You Look Beautiful Like That: the Portrait Photographs of Seydou Keita and Malick Sidibe. . - eye - book review

Gregory Woods

You Look Beautiful Like That: The Portrait Photographs of Seydou Keita and Malick Sidibe by Michelle Lamuniere Yale University Press September 2001 $22.95 ISBN 0-300-09188-5

Whoever said, "A picture is worth a thousand words," understated the impact of a compelling image. The portraits in You Look Beautiful Like That: The Portrait Photographs of Seydou Keita and Malick Sidibe speak volumes, and not only about the subject of the image or the aesthetic elements of the photographic art form. What these pictures capture individually, and more so collectively, is a culture in transformation. Surprisingly, neither Keita nor Sidibe had such grand designs in mind when they began.

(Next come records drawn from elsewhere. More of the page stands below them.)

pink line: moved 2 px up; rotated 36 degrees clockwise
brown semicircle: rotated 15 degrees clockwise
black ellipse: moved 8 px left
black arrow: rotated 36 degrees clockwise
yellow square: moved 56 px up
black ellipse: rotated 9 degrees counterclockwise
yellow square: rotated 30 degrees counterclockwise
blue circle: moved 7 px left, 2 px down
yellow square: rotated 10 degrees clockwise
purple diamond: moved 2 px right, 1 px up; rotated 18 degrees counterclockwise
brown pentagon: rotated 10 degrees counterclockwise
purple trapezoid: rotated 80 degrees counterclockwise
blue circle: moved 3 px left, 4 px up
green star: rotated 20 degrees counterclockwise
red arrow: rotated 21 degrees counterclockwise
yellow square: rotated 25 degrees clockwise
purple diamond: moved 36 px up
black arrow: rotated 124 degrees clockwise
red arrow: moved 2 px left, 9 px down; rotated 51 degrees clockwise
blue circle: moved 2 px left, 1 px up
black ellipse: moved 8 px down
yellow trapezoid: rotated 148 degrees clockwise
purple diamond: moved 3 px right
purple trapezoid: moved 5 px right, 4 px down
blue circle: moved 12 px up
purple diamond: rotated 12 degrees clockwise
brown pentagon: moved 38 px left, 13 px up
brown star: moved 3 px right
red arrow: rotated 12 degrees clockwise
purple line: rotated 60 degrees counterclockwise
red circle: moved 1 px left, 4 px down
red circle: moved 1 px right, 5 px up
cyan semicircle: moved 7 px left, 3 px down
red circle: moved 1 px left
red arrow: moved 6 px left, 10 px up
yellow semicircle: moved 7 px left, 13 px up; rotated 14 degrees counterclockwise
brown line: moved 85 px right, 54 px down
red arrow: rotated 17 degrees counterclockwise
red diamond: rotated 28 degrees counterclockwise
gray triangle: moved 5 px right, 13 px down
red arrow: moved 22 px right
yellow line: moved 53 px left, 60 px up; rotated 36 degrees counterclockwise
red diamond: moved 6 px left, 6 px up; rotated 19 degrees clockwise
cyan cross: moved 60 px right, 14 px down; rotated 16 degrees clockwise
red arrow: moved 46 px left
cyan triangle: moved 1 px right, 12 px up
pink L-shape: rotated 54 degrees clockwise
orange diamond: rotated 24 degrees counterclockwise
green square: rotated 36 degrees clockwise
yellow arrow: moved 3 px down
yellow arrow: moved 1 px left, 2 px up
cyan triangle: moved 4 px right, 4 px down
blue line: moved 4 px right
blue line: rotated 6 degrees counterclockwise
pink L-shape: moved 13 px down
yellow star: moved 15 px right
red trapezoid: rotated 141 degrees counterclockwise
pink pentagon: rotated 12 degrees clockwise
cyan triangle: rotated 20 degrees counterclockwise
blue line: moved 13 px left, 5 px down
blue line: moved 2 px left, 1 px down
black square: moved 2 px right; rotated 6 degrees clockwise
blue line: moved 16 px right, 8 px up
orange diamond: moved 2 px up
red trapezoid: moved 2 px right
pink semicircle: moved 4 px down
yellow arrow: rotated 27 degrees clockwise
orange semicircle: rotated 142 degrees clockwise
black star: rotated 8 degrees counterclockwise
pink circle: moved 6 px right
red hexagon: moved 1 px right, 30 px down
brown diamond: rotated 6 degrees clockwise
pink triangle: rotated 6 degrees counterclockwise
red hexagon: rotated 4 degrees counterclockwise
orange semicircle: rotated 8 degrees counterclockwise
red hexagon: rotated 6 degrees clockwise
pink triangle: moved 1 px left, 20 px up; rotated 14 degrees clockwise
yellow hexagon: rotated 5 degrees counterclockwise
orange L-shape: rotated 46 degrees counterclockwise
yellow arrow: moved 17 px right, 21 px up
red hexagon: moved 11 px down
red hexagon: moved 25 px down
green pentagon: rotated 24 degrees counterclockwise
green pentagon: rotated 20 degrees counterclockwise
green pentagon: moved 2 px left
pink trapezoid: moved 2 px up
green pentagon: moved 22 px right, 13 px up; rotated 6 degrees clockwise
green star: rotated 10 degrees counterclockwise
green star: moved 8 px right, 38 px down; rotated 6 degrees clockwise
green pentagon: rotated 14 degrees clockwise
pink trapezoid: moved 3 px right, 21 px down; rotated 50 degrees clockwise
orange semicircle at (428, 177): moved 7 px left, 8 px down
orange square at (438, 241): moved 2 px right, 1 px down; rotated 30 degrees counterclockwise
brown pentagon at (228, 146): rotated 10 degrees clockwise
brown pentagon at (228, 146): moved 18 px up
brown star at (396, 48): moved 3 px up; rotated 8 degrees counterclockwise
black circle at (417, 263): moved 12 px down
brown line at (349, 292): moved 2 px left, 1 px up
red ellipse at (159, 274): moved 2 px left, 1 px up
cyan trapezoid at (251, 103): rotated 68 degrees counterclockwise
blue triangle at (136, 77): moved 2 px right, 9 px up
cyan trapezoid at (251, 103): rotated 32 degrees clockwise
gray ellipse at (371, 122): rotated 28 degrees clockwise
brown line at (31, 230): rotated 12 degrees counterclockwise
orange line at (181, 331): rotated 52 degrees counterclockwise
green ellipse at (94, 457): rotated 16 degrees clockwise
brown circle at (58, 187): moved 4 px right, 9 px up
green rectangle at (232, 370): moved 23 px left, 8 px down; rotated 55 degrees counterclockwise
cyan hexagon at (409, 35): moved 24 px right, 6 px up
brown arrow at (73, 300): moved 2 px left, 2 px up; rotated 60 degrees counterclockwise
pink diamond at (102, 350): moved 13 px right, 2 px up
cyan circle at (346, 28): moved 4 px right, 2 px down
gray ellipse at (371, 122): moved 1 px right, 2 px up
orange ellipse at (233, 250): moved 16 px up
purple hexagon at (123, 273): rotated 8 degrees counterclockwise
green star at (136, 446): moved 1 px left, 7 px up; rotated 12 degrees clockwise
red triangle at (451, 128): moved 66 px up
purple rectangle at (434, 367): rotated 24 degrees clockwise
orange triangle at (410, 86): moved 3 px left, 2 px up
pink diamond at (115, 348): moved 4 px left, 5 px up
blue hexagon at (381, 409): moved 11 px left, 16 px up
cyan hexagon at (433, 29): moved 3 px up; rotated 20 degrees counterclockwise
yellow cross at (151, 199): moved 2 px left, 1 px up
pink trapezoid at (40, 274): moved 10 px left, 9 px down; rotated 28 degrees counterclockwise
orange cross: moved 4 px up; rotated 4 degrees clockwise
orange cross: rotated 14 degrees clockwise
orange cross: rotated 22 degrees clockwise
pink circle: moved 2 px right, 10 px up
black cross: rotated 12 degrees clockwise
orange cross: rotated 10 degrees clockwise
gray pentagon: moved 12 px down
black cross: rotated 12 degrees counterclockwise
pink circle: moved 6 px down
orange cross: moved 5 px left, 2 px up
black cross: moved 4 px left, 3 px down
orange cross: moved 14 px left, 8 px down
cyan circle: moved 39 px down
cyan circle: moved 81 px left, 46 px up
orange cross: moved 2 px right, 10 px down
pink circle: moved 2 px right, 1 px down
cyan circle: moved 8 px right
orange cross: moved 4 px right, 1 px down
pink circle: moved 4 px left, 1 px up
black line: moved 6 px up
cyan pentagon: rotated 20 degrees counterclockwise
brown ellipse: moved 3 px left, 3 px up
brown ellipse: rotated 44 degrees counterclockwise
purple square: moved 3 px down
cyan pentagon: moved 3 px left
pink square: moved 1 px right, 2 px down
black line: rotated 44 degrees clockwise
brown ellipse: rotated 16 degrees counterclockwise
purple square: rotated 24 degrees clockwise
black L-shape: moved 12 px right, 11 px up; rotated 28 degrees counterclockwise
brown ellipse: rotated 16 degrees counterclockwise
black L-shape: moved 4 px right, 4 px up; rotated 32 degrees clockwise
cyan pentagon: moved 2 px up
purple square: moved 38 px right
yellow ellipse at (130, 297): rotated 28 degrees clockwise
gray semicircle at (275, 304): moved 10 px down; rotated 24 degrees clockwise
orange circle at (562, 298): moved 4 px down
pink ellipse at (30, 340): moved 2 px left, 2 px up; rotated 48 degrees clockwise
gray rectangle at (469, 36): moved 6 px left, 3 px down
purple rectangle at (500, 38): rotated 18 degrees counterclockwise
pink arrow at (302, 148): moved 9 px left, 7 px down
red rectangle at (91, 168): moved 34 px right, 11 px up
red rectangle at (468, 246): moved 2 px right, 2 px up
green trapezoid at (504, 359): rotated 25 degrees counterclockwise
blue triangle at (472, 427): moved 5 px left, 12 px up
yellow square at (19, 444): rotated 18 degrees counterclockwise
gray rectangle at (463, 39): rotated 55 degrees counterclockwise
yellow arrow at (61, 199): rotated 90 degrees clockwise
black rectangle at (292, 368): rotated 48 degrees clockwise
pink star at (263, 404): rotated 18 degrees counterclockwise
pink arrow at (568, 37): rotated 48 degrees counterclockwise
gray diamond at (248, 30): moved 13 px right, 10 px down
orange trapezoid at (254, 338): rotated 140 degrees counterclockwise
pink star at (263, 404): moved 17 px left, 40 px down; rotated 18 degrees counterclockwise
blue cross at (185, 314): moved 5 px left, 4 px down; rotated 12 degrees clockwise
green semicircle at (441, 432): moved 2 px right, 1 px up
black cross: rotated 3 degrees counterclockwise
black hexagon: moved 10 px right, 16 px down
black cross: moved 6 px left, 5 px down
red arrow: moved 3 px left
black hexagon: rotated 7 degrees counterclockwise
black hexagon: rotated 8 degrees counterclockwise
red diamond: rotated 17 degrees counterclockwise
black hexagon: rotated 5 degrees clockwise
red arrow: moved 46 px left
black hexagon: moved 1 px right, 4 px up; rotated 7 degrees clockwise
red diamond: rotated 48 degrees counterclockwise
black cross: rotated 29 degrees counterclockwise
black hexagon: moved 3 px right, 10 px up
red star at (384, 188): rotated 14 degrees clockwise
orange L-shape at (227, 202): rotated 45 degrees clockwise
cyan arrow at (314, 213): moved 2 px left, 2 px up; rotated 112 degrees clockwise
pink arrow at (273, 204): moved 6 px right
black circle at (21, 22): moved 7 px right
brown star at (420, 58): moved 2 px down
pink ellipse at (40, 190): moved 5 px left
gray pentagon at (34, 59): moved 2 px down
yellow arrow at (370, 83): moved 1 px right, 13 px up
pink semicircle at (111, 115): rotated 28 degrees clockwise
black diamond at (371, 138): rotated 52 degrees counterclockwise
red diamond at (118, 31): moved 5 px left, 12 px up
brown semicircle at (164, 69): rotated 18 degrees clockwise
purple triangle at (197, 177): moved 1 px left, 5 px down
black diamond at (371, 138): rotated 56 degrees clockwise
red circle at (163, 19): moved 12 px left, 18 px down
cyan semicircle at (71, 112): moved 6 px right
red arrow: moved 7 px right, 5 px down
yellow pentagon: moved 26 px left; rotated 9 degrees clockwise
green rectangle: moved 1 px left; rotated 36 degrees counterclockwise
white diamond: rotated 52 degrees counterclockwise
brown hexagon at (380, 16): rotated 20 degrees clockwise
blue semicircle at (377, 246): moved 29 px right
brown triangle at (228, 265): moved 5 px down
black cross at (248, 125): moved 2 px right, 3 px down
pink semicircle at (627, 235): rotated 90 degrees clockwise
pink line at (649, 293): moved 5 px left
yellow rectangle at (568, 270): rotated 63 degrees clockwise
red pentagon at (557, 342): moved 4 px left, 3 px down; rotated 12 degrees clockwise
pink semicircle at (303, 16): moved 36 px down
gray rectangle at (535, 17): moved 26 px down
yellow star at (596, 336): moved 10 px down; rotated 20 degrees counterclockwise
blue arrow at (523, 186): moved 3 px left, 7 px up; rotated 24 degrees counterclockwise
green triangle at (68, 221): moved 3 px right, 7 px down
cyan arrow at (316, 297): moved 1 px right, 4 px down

The photos depict portraits from the 1950s to the 1970s, a period of great transition for many newly independent African nations. In French Sudan, as Mali was known before 1960, the principal agent of change was post-colonial freedom. With it came a question of self-definition. If you were no longer a subject of the French republic who were you?

Complicating the issue of national identity was the rise of a distinct and separate youth culture. Into this heady mix, add a relatively new element--the African photographer. It is in this changing environment that Malian photographers Keita and Sidibe did most of their work.

Before there were Africans behind the camera, the images of Africans tended to be little more than stereotypes and "exotic" fantasies meant for consumption by non-Africans. The sense of re-definition and affirmation of self can be seen in the photographs by Keita and Sidibe of reclining women wrapped in traditional African textiles, or the man in his European suit and tie juxtaposed against his traditional tribal markings. There is the photograph of the three rural shepherds awkwardly trying to usher in the modern age holding studio-supplied radios. Another favorite is simply titled "Friends of Spain."

If you ever wondered how the brothers in Mali reacted to the psychedelics of Jimi Hendrix and Sly Stone, look no further. In comparison to the photographs taken earlier in the century by European photographers whose subjects seem uncomfortably aware that they are objects on display, the posers in Sidibe and Keita's works seem to say, "I am." In response, the camera answers, "And you look beautiful like that."

--Gregory Woods is a photographer and writer living in northern California.